- **WHAT IS BEING ASKED**: Rewrite the lines of the material below as a JSON list of strings, with one string per line and no blank lines.

[Dataset records]
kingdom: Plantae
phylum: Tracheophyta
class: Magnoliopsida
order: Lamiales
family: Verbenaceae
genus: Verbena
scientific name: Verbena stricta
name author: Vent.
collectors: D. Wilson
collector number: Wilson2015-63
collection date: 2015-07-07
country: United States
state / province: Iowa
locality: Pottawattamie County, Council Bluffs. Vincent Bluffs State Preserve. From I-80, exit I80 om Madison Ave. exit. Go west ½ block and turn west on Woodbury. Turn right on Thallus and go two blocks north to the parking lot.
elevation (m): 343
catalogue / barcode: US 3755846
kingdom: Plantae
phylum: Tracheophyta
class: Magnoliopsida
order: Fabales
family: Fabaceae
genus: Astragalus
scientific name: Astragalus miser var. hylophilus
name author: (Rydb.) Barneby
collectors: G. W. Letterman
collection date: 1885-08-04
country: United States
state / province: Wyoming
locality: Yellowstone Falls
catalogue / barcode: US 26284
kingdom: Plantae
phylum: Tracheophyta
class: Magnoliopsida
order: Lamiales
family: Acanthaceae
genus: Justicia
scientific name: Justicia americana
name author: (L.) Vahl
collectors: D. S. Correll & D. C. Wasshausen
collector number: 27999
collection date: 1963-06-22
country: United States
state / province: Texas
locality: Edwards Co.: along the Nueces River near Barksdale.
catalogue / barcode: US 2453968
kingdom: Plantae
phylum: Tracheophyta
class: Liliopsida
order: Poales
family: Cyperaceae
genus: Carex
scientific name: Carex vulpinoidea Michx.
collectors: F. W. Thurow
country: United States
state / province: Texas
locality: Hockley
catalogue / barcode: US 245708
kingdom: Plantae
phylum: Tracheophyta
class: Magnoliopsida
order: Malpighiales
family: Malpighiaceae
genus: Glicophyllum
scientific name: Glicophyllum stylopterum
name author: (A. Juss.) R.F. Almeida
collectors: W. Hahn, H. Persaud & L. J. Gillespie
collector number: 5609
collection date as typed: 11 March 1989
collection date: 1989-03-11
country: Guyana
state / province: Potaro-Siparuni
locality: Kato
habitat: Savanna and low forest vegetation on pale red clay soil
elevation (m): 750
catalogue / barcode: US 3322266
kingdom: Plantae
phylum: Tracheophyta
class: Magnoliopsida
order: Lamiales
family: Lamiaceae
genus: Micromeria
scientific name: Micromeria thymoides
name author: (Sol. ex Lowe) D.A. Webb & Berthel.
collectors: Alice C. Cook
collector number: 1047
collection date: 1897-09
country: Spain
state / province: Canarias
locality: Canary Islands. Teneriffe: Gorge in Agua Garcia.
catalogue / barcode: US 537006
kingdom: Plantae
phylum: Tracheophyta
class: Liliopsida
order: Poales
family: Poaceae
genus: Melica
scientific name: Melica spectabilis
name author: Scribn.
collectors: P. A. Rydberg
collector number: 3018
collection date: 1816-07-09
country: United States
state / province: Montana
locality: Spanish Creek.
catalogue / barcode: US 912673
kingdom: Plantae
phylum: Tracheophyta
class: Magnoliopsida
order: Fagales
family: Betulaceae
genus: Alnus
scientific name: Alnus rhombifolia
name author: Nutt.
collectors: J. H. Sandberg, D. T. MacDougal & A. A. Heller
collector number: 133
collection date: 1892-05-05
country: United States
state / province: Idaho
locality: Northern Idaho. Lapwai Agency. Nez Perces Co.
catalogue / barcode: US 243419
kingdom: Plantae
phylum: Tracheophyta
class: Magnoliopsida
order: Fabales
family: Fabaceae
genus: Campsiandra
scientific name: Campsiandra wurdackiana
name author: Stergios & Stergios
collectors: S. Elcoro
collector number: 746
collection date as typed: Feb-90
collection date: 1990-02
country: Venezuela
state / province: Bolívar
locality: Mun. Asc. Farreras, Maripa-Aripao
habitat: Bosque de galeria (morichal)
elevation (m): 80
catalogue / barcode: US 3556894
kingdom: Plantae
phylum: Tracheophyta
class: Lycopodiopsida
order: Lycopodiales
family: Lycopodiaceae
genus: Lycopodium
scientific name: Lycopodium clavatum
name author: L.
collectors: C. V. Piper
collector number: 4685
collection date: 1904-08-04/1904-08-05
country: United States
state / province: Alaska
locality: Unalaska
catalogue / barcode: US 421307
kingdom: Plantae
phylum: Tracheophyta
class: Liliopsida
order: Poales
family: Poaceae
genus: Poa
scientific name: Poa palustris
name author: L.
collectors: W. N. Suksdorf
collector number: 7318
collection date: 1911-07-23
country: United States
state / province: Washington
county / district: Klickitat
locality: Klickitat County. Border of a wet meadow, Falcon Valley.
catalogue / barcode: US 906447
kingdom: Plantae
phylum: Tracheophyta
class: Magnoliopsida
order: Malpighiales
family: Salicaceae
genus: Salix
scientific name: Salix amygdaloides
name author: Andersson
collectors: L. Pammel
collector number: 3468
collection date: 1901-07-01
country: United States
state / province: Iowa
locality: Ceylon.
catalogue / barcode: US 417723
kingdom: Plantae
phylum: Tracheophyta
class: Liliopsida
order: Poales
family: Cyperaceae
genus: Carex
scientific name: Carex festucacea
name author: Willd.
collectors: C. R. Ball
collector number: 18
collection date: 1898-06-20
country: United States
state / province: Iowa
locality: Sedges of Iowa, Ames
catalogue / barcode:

- **WRITTEN ANSWER**:
[
  "kingdom: Plantae",
  "phylum: Tracheophyta",
  "class: Magnoliopsida",
  "order: Lamiales",
  "family: Verbenaceae",
  "genus: Verbena",
  "scientific name: Verbena stricta",
  "name author: Vent.",
  "collectors: D. Wilson",
  "collector number: Wilson2015-63",
  "collection date: 2015-07-07",
  "country: United States",
  "state / province: Iowa",
  "locality: Pottawattamie County, Council Bluffs. Vincent Bluffs State Preserve. From I-80, exit I80 om Madison Ave. exit. Go west ½ block and turn west on Woodbury. Turn right on Thallus and go two blocks north to the parking lot.",
  "elevation (m): 343",
  "catalogue / barcode: US 3755846",
  "kingdom: Plantae",
  "phylum: Tracheophyta",
  "class: Magnoliopsida",
  "order: Fabales",
  "family: Fabaceae",
  "genus: Astragalus",
  "scientific name: Astragalus miser var. hylophilus",
  "name author: (Rydb.) Barneby",
  "collectors: G. W. Letterman",
  "collection date: 1885-08-04",
  "country: United States",
  "state / province: Wyoming",
  "locality: Yellowstone Falls",
  "catalogue / barcode: US 26284",
  "kingdom: Plantae",
  "phylum: Tracheophyta",
  "class: Magnoliopsida",
  "order: Lamiales",
  "family: Acanthaceae",
  "genus: Justicia",
  "scientific name: Justicia americana",
  "name author: (L.) Vahl",
  "collectors: D. S. Correll & D. C. Wasshausen",
  "collector number: 27999",
  "collection date: 1963-06-22",
  "country: United States",
  "state / province: Texas",
  "locality: Edwards Co.: along the Nueces River near Barksdale.",
  "catalogue / barcode: US 2453968",
  "kingdom: Plantae",
  "phylum: Tracheophyta",
  "class: Liliopsida",
  "order: Poales",
  "family: Cyperaceae",
  "genus: Carex",
  "scientific name: Carex vulpinoidea Michx.",
  "collectors: F. W. Thurow",
  "country: United States",
  "state / province: Texas",
  "locality: Hockley",
  "catalogue / barcode: US 245708",
  "kingdom: Plantae",
  "phylum: Tracheophyta",
  "class: Magnoliopsida",
  "order: Malpighiales",
  "family: Malpighiaceae",
  "genus: Glicophyllum",
  "scientific name: Glicophyllum stylopterum",
  "name author: (A. Juss.) R.F. Almeida",
  "collectors: W. Hahn, H. Persaud & L. J. Gillespie",
  "collector number: 5609",
  "collection date as typed: 11 March 1989",
  "collection date: 1989-03-11",
  "country: Guyana",
  "state / province: Potaro-Siparuni",
  "locality: Kato",
  "habitat: Savanna and low forest vegetation on pale red clay soil",
  "elevation (m): 750",
  "catalogue / barcode: US 3322266",
  "kingdom: Plantae",
  "phylum: Tracheophyta",
  "class: Magnoliopsida",
  "order: Lamiales",
  "family: Lamiaceae",
  "genus: Micromeria",
  "scientific name: Micromeria thymoides",
  "name author: (Sol. ex Lowe) D.A. Webb & Berthel.",
  "collectors: Alice C. Cook",
  "collector number: 1047",
  "collection date: 1897-09",
  "country: Spain",
  "state / province: Canarias",
  "locality: Canary Islands. Teneriffe: Gorge in Agua Garcia.",
  "catalogue / barcode: US 537006",
  "kingdom: Plantae",
  "phylum: Tracheophyta",
  "class: Liliopsida",
  "order: Poales",
  "family: Poaceae",
  "genus: Melica",
  "scientific name: Melica spectabilis",
  "name author: Scribn.",
  "collectors: P. A. Rydberg",
  "collector number: 3018",
  "collection date: 1816-07-09",
  "country: United States",
  "state / province: Montana",
  "locality: Spanish Creek.",
  "catalogue / barcode: US 912673",
  "kingdom: Plantae",
  "phylum: Tracheophyta",
  "class: Magnoliopsida",
  "order: Fagales",
  "family: Betulaceae",
  "genus: Alnus",
  "scientific name: Alnus rhombifolia",
  "name author: Nutt.",
  "collectors: J. H. Sandberg, D. T. MacDougal & A. A. Heller",
  "collector number: 133",
  "collection date: 1892-05-05",
  "country: United States",
  "state / province: Idaho",
  "locality: Northern Idaho. Lapwai Agency. Nez Perces Co.",
  "catalogue / barcode: US 243419",
  "kingdom: Plantae",
  "phylum: Tracheophyta",
  "class: Magnoliopsida",
  "order: Fabales",
  "family: Fabaceae",
  "genus: Campsiandra",
  "scientific name: Campsiandra wurdackiana",
  "name author: Stergios & Stergios",
  "collectors: S. Elcoro",
  "collector number: 746",
  "collection date as typed: Feb-90",
  "collection date: 1990-02",
  "country: Venezuela",
  "state / province: Bolívar",
  "locality: Mun. Asc. Farreras, Maripa-Aripao",
  "habitat: Bosque de galeria (morichal)",
  "elevation (m): 80",
  "catalogue / barcode: US 3556894",
  "kingdom: Plantae",
  "phylum: Tracheophyta",
  "class: Lycopodiopsida",
  "order: Lycopodiales",
  "family: Lycopodiaceae",
  "genus: Lycopodium",
  "scientific name: Lycopodium clavatum",
  "name author: L.",
  "collectors: C. V. Piper",
  "collector number: 4685",
  "collection date: 1904-08-04/1904-08-05",
  "country: United States",
  "state / province: Alaska",
  "locality: Unalaska",
  "catalogue / barcode: US 421307",
  "kingdom: Plantae",
  "phylum: Tracheophyta",
  "class: Liliopsida",
  "order: Poales",
  "family: Poaceae",
  "genus: Poa",
  "scientific name: Poa palustris",
  "name author: L.",
  "collectors: W. N. Suksdorf",
  "collector number: 7318",
  "collection date: 1911-07-23",
  "country: United States",
  "state / province: Washington",
  "county / district: Klickitat",
  "locality: Klickitat County. Border of a wet meadow, Falcon Valley.",
  "catalogue / barcode: US 906447",
  "kingdom: Plantae",
  "phylum: Tracheophyta",
  "class: Magnoliopsida",
  "order: Malpighiales",
  "family: Salicaceae",
  "genus: Salix",
  "scientific name: Salix amygdaloides",
  "name author: Andersson",
  "collectors: L. Pammel",
  "collector number: 3468",
  "collection date: 1901-07-01",
  "country: United States",
  "state / province: Iowa",
  "locality: Ceylon.",
  "catalogue / barcode: US 417723",
  "kingdom: Plantae",
  "phylum: Tracheophyta",
  "class: Liliopsida",
  "order: Poales",
  "family: Cyperaceae",
  "genus: Carex",
  "scientific name: Carex festucacea",
  "name author: Willd.",
  "collectors: C. R. Ball",
  "collector number: 18",
  "collection date: 1898-06-20",
  "country: United States",
  "state / province: Iowa",
  "locality: Sedges of Iowa, Ames",
  "catalogue / barcode:"
]